La sfida non è però di poco conto. Il dato empirico tende infatti a dimostrare come le Fondazioni italiane, vecchie e nuove, dimostrino ancora oggi una generalizzata difficoltà di “visioning”, ovvero di elaborazione di un progetto fortemente impegnativo, dal quale partire per costruire una propria strategia d’azione e in grado, quindi, di permettere la valutazione dei risultati raggiunti. Se per un verso è questo uno degli aspetti più noti e dibattuti nella storia delle Fondazioni – proprio per la loro essenza di Istituzioni poco sensibili alla revisione periodica dei propri obiettivi e alla valutazione della propria attività – v’è attualmente anche l’urgenza di uscire da una logica così marcatamente autoreferenziale. Oggi, infatti, le Fondazioni sono molto più numerose di prima, e vengono chiamate a uscire da logiche d’azione particolaristica per proporsi come soggetti capaci di mobilizzare e valorizzare tutte le energie della società, creando forme di cooperazione tanto con aziende non profit, quanto con imprese profit e amministrazioni pubbliche.
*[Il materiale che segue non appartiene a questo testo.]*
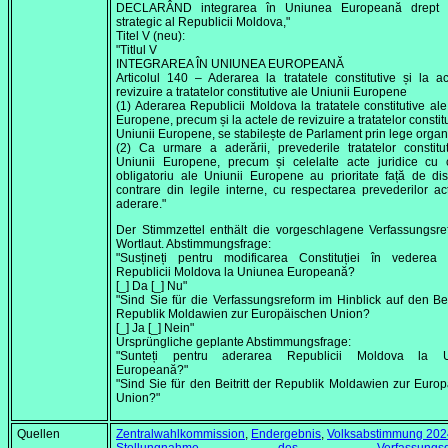
DECLARÂND integrarea în Uniunea Europeană drept o
strategic al Republicii Moldova,"
Titel V (neu):
"Titlul V
INTEGRAREA ÎN UNIUNEA EUROPEANĂ
Articolul 140 – Aderarea la tratatele constitutive și la a
revizuire a tratatelor constitutive ale Uniunii Europene
(1) Aderarea Republicii Moldova la tratatele constitutive ale
Europene, precum și la actele de revizuire a tratatelor constit
Uniunii Europene, se stabilește de Parlament prin lege organ
(2) Ca urmare a aderării, prevederile tratatelor constitu
Uniunii Europene, precum și celelalte acte juridice cu 
obligatoriu ale Uniunii Europene au prioritate față de disp
contrare din legile interne, cu respectarea prevederilor ac
aderare."
Der Stimmzettel enthält die vorgeschlagene Verfassungsr
Wortlaut. Abstimmungsfrage:
"Susțineți pentru modificarea Constituției în vederea a
Republicii Moldova la Uniunea Europeană?
[_] Da [_] Nu"
"Sind Sie für die Verfassungsreform im Hinblick auf den Beit
Republik Moldawien zur Europäischen Union?
[_] Ja [_] Nein"
Ursprüngliche geplante Abstimmungsfrage:
"Sunteți pentru aderarea Republicii Moldova la 
Europeană?"
"Sind Sie für den Beitritt der Republik Moldawien zur Euro
Union?"
Quellen
Zentralwahlkommission
,
Endergebnis
,
Volksabstimmung 202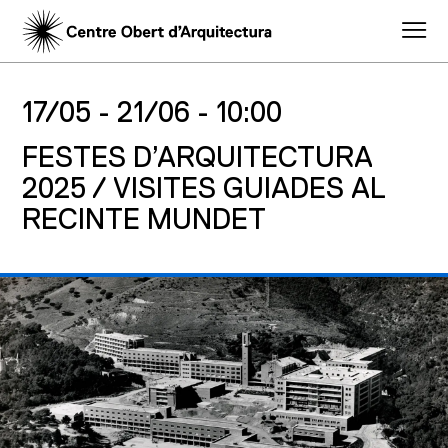
17/05 -
21/06 -
10:00
FESTES D’ARQUITECTURA
2025 / VISITES GUIADES AL
RECINTE MUNDET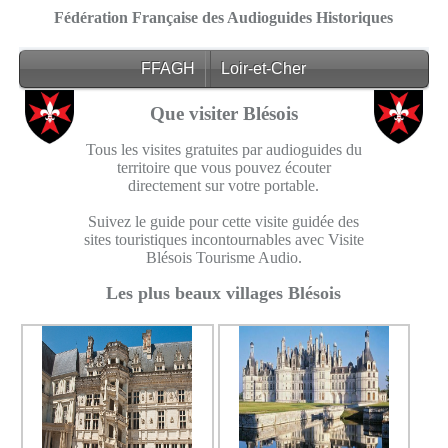
Fédération Française des Audioguides Historiques
FFAGH
Loir-et-Cher
Que visiter Blésois
Tous les visites gratuites par audioguides du
territoire que vous pouvez écouter
directement sur votre portable.
Suivez le guide pour cette visite guidée des
sites touristiques incontournables avec Visite
Blésois Tourisme Audio.
Les plus beaux villages Blésois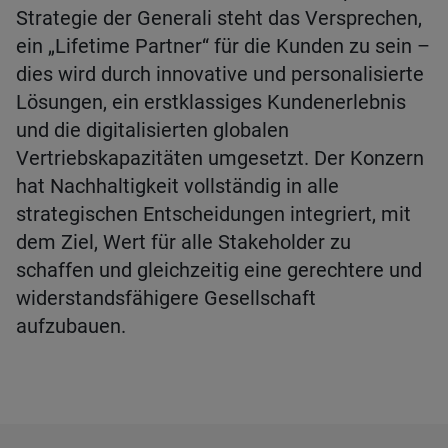
Strategie der Generali steht das Versprechen,
ein „Lifetime Partner“ für die Kunden zu sein –
dies wird durch innovative und personalisierte
Lösungen, ein erstklassiges Kundenerlebnis
und die digitalisierten globalen
Vertriebskapazitäten umgesetzt. Der Konzern
hat Nachhaltigkeit vollständig in alle
strategischen Entscheidungen integriert, mit
dem Ziel, Wert für alle Stakeholder zu
schaffen und gleichzeitig eine gerechtere und
widerstandsfähigere Gesellschaft
aufzubauen.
L’azienda Fondazione è quindi chiamata ad avviare un dialogo permanente con i propri stakeholders, e a basare su questo i propri sistemi di management, dando l’avvio a importanti innovazioni di processo o di prodotto, che siano supportate da un patrimonio cognitivo profondamente diverso da quello degli assetti organizzativi precedenti e che siano in grado, per questo, di compiere un vero e proprio salto di qualità nel governo e nella gestione dei beni e servizi gestiti.
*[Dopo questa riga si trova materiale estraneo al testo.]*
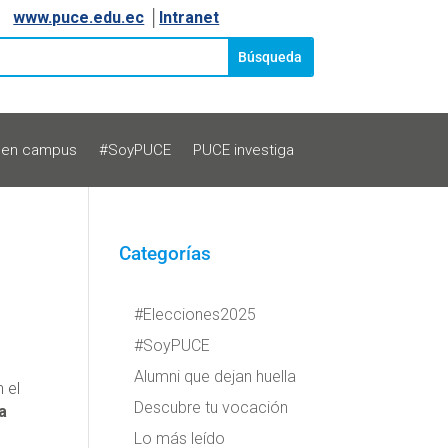
www.puce.edu.ec
│
Intranet
 en campus
#SoyPUCE
PUCE investiga
Categorías
#Elecciones2025
#SoyPUCE
Alumni que dejan huella
 el
Descubre tu vocación
la
Lo más leído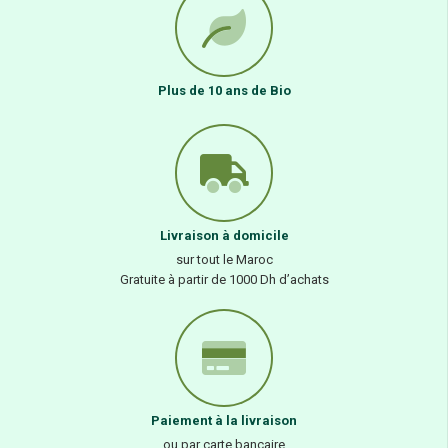
Plus de 10 ans de Bio
Livraison à domicile
sur tout le Maroc
Gratuite à partir de 1000 Dh d’achats
Paiement à la livraison
ou par carte bancaire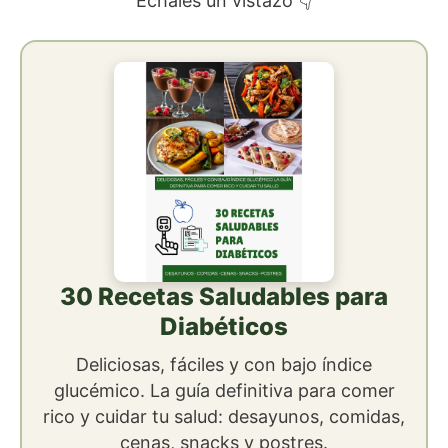
Échales un vistazo 👇
30 Recetas Saludables para
Diabéticos
Deliciosas, fáciles y con bajo índice
glucémico. La guía definitiva para comer
rico y cuidar tu salud: desayunos, comidas,
cenas, snacks y postres.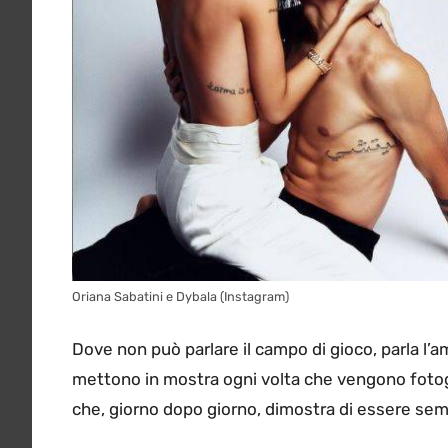
Oriana Sabatini e Dybala (Instagram)
Dove non può parlare il campo di gioco, parla l’
mettono in mostra ogni volta che vengono fotogra
che, giorno dopo giorno, dimostra di essere semp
Ciò è ancora più vero se, nel vettore di obiettivi cui l’azienda è finalizzata, si annovera un progetto di coinvolgimento dei privati come co-finanziatori del “patrimonio dedicato allo scopo”. In questo caso, che peraltro rappresenta sostanzialmente la caratteristica comune delle Fondazioni “atipiche” suggerite dal legislatore, la Fondazione dovrà dotarsi di modelli d’azione essenzialmente fondati su progettualità, qualità, spirito imprenditoriale e capacità di promuovere e gestire partnership per la costruzione di reti istituzionali solide, favorendo la creazione di forme di alleanza tra soggetti che prima ancora di essere donatori (supporters) della Fondazione, rappresentino per questa dei veri e propri partner strategici.
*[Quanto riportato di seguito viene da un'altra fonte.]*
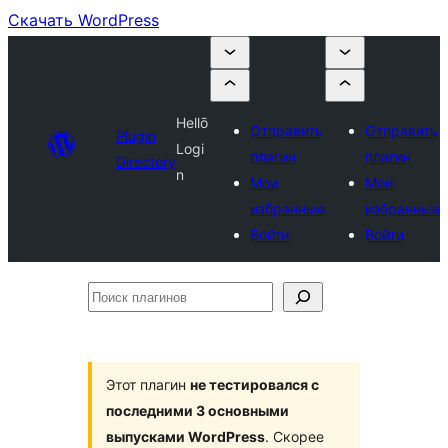
Скачать WordPress
Hellō
Отправить
Отправить
Plugin
Logi
плагин
плагин
Directory
n
Мои
Мои
избранные
избранные
Войти
Войти
Поиск
плагинов
Этот плагин
не тестировался с
последними 3 основными
выпусками WordPress
. Скорее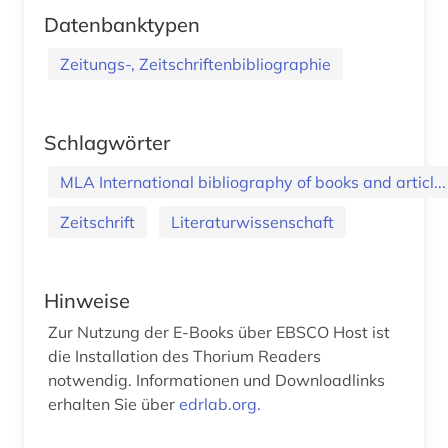
Datenbanktypen
Zeitungs-, Zeitschriftenbibliographie
Schlagwörter
MLA International bibliography of books and articl...
Zeitschrift
Literaturwissenschaft
Hinweise
Zur Nutzung der E-Books über EBSCO Host ist
die Installation des Thorium Readers
notwendig. Informationen und Downloadlinks
erhalten Sie über
edrlab.org.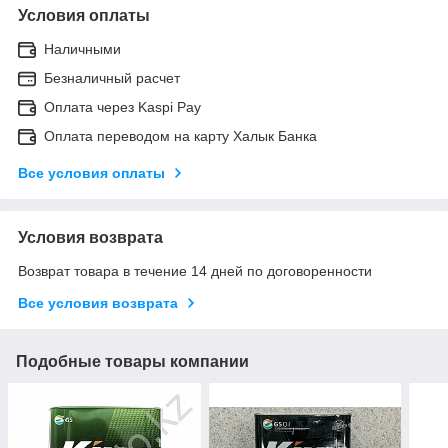
Условия оплаты
Наличными
Безналичный расчет
Оплата через Kaspi Pay
Оплата переводом на карту Халык Банка
Все условия оплаты
Условия возврата
Возврат товара в течение 14 дней по договоренности
Все условия возврата
Подобные товары компании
Al momento, però, diversi sono i fattori di natura professionale, organizzativa e culturale, che paiono oggi ostacolare il legame automatico di consequenzialità tra innovazione normativa e innovazione organizzativa, evidenziando come la prima sia condizione certo necessaria al cambiamento, ma tuttavia non sufficiente per un passaggio da una trasformazione  puramente formale ad una trasformazione sostanziale. Per questo, occorre spostare l’enfasi del dibattito sulla riqualificazione dell’offerta culturale dalla scelta del modello giuridico alla definizione del progetto istituzionale e, quindi, ai problemi di acquisizione e riconfigurazione delle competenze individuali e organizzative capaci di sostenere e alimentare il cambiamento atteso.

Il rischio, altrimenti, è quello di “un azzurro” che non c’è  e, soprattutto, non potrà esserci!